My take is that if you can hear a difference, there must be some difference.
In my case, yes, but in your case I have no idea, you could be fooling yourself. 😂
If a device or cable or whatever measures exactly the same it should sound exactly the same.
The problem I have with this argument is that it believes our existing, common measurements are all that could tell us anything about sound. I do not believe this to be true, at all. Most of the measurements audiophiles are familiar with were developed 30 years ago or more. Yes, we can measure them with more precision, but their definitions haven’t changed.
These measurements were made before high speed data collection was available and data retention and processing was a lot more expensive than it is today but unfortunately we have not really taken much of this into account in developing new measurements.
Let me give you a super simple example.
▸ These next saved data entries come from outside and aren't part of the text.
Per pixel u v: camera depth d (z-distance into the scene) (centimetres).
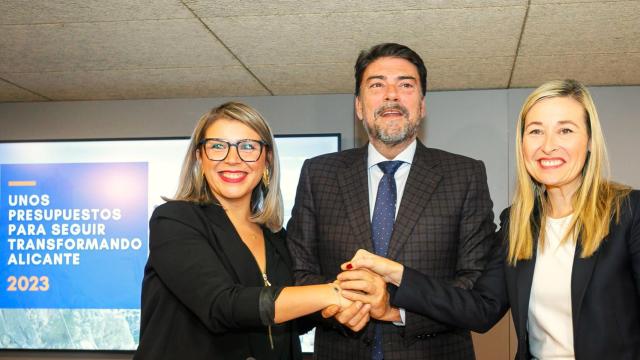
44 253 449
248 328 160
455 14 277
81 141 450
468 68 370
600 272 148
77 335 444
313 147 434
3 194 454
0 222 453
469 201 183
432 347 177
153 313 157
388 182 194
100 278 445
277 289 148
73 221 448
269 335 164
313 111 439
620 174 408
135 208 446
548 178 158
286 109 441
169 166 445
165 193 444
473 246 180
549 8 268
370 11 273
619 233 149
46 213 450
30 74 381
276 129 441
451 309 166
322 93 437
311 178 201
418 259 178
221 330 147
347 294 157
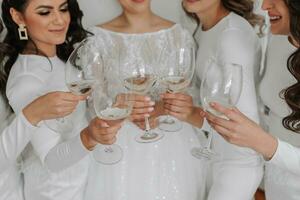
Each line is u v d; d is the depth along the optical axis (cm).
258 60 160
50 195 144
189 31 185
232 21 154
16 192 149
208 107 116
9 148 130
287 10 127
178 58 136
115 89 146
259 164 146
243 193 144
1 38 163
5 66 151
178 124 160
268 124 157
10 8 143
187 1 157
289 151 123
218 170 149
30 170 148
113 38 170
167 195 153
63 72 148
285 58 141
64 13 144
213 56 150
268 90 149
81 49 127
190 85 167
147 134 152
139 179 153
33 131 129
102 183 153
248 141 118
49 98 122
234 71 118
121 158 148
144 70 143
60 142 141
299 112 131
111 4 196
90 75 125
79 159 135
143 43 167
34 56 145
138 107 138
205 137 164
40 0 138
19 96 136
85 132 131
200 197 161
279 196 149
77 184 148
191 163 158
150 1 188
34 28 142
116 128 122
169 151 157
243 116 118
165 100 142
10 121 151
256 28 180
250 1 166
Vibration control. AFAIK no one has a standardized measurement of the effects of sound on electronics but measurements and tests could be trivial.
Another kind of testing might be to measure the output at the speaker terminals with different speaker cable and compare the spectral and phase characteristics of the signal. Instead we have people spouting nonsense about theories of wave propagation through insulators that have absolutely no measurements behind them. Hell you should record it and put it in a youtube.
Before anyone asks me, I am not your lackey. I don’t get paid to do this kind of work, that’s for the magazines and gear makers to do. I’m just saying that overall the state of testing has stagnated 30 years ago and it’s a real shame.